What You Need to Know About Bowfishing

It's not as easy as you think. Use these quick, how-to steps for transitioning your bow from the woods to the water.
What You Need to Know About Bowfishing

We’ve all heard the advice about shooting low while bowfishing to compensate for refraction. It seems simple enough, but if it were really that easy, newcomers to the sport would know how to bowfish and wouldn’t struggle so much. Their difficulty in skewering roughs not only stems from how easy it is to miss, but how hard it is to see fish.

From our June issue

Even with polarized sunglasses (a must), spotting fish takes experience. It’s no different than a first-time mule deer hunter gluing his eyeball to a spotting scope to find a bedded buck.
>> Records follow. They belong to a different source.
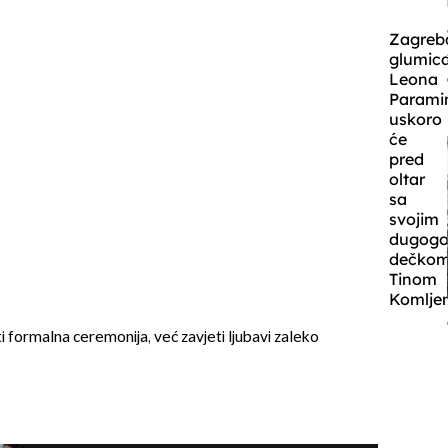
Zagreb
glumic
Leona
Parami
uskoro
će
pred
oltar
sa
svojim
dugogo
dečko
Tinom
Komlje
ti formalna ceremonija, već zavjeti ljubavi zaleko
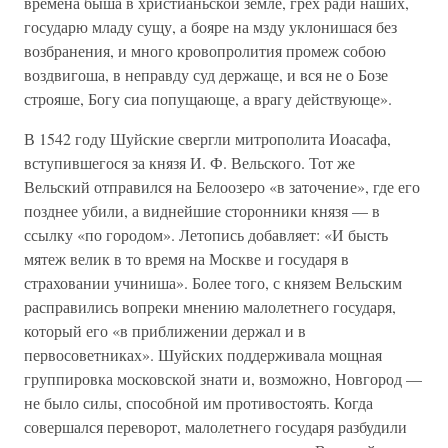
времена быша в христианьской земле, грех ради наших,
государю младу сущу, а бояре на мзду уклонишася без
возбранения, и много кровопролития промеж собою
воздвигоша, в неправду суд держаще, и вся не о Бозе
строяше, Богу сиа попущающе, а врагу действующе».
В 1542 году Шуйские свергли митрополита Иоасафа,
вступившегося за князя И. Ф. Вельского. Тот же
Вельский отправился на Белоозеро «в заточение», где его
позднее убили, а виднейшие сторонники князя — в
ссылку «по городом». Летопись добавляет: «И бысть
мятеж велик в то время на Москве и государя в
страховании учиниша». Более того, с князем Вельским
расправились вопреки мнению малолетнего государя,
который его «в приближении держал и в
первосоветниках». Шуйских поддерживала мощная
группировка московской знати и, возможно, Новгород —
не было силы, способной им противостоять. Когда
совершался переворот, малолетнего государя разбудили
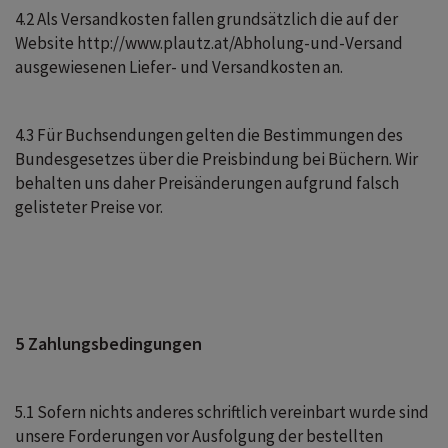
4.2 Als Versandkosten fallen grundsätzlich die auf der
Website http://www.plautz.at/Abholung-und-Versand
ausgewiesenen Liefer- und Versandkosten an.
4.3 Für Buchsendungen gelten die Bestimmungen des
Bundesgesetzes über die Preisbindung bei Büchern. Wir
behalten uns daher Preisänderungen aufgrund falsch
gelisteter Preise vor.
5 Zahlungsbedingungen
5.1 Sofern nichts anderes schriftlich vereinbart wurde sind
unsere Forderungen vor Ausfolgung der bestellten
He might, but the odds are a more-seasoned Western hunter will find far more deer because he’ll focus on catching a glimpse of an antler or some other detail that doesn’t quite belong instead of scouring the landscape for a whole deer.
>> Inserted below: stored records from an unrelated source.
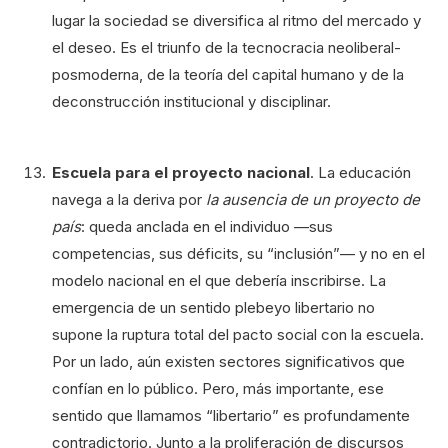
lugar la sociedad se diversifica al ritmo del mercado y
el deseo. Es el triunfo de la tecnocracia neoliberal-
posmoderna, de la teoría del capital humano y de la
deconstrucción institucional y disciplinar.
Escuela para el proyecto nacional
. La educación
navega a la deriva por
la ausencia de un proyecto de
país
: queda anclada en el individuo —sus
competencias, sus déficits, su “inclusión”— y no en el
modelo nacional en el que debería inscribirse. La
emergencia de un sentido plebeyo libertario no
supone la ruptura total del pacto social con la escuela.
Por un lado, aún existen sectores significativos que
confían en lo público. Pero, más importante, ese
sentido que llamamos “libertario” es profundamente
contradictorio. Junto a la proliferación de discursos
Spotting fish is the same, only you’ll be looking for a tail fin or maybe the orange pectoral fin of a spawning redhorse sucker. Or you might just catch a flash of inside a carp’s mouth as he slurps a snail off of the underside of a lily pad. Training your eyes to recognize a piece of a fish versus looking for a whole fish is the difference between a good day on the water and something else entirely. And no matter what type of water you’re bowfishing in, slow down. This goes for everything from gin-clear lakes to stained rivers where low visibility can confound the eye.

Once you see a fish, it’s not enough to just remember to aim low. Where you aim on a gar that’s 3 inches below the surface versus a dogfish that’s three feet down in the water column will be very different. That’s why it’s important to pay attention to how you miss and on what fish you happen to whiff. Missing over the back of a cruising rough is easy enough, but did you miss by an inch or a foot?
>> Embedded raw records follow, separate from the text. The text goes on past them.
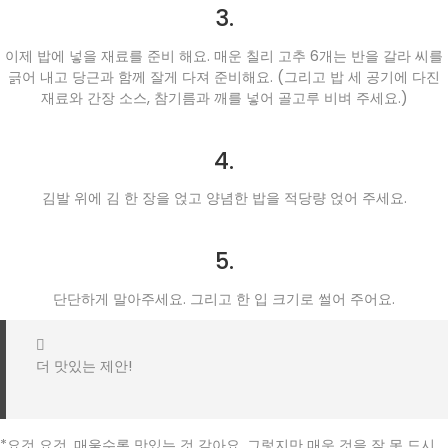
3.
이제 밥에 넣을 재료를 준비 해요. 매운 칠리 고추 6개는 반을 갈라 씨를
긁어 내고 당근과 함께 잘게 다져 준비해요. (그리고 밥 세 공기에 다진
재료와 간장 소스, 참기름과 깨를 넣어 골고루 비벼 주세요.)
4.
김발 위에 김 한 장을 얹고 양념한 밥을 적당량 얹어 주세요.
5.
단단하게 말아주세요. 그리고 한 입 크기로 썰어 주어요.
더 맛있는 제안!
*요것 요것, 매울수록 맛있는 것 같아요. 그렇지만 매운 것을 잘 못 드시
Occasionally, frustrated bowfishers end up missing underneath fish, which is a sure sign that they’re overcompensating. The sweet spot takes time to understand, and it takes opportunity. No one is a fish-killing machine their first time, but anyone who pays attention to the misses and the mistakes and tries to learn from them will get better much faster than someone who is out there flinging wildly.

So remember, learn to look for the scaly details and pay attention to each shot opportunity. Eventually, both aspects will come together and you’ll be filling the barrel in no time.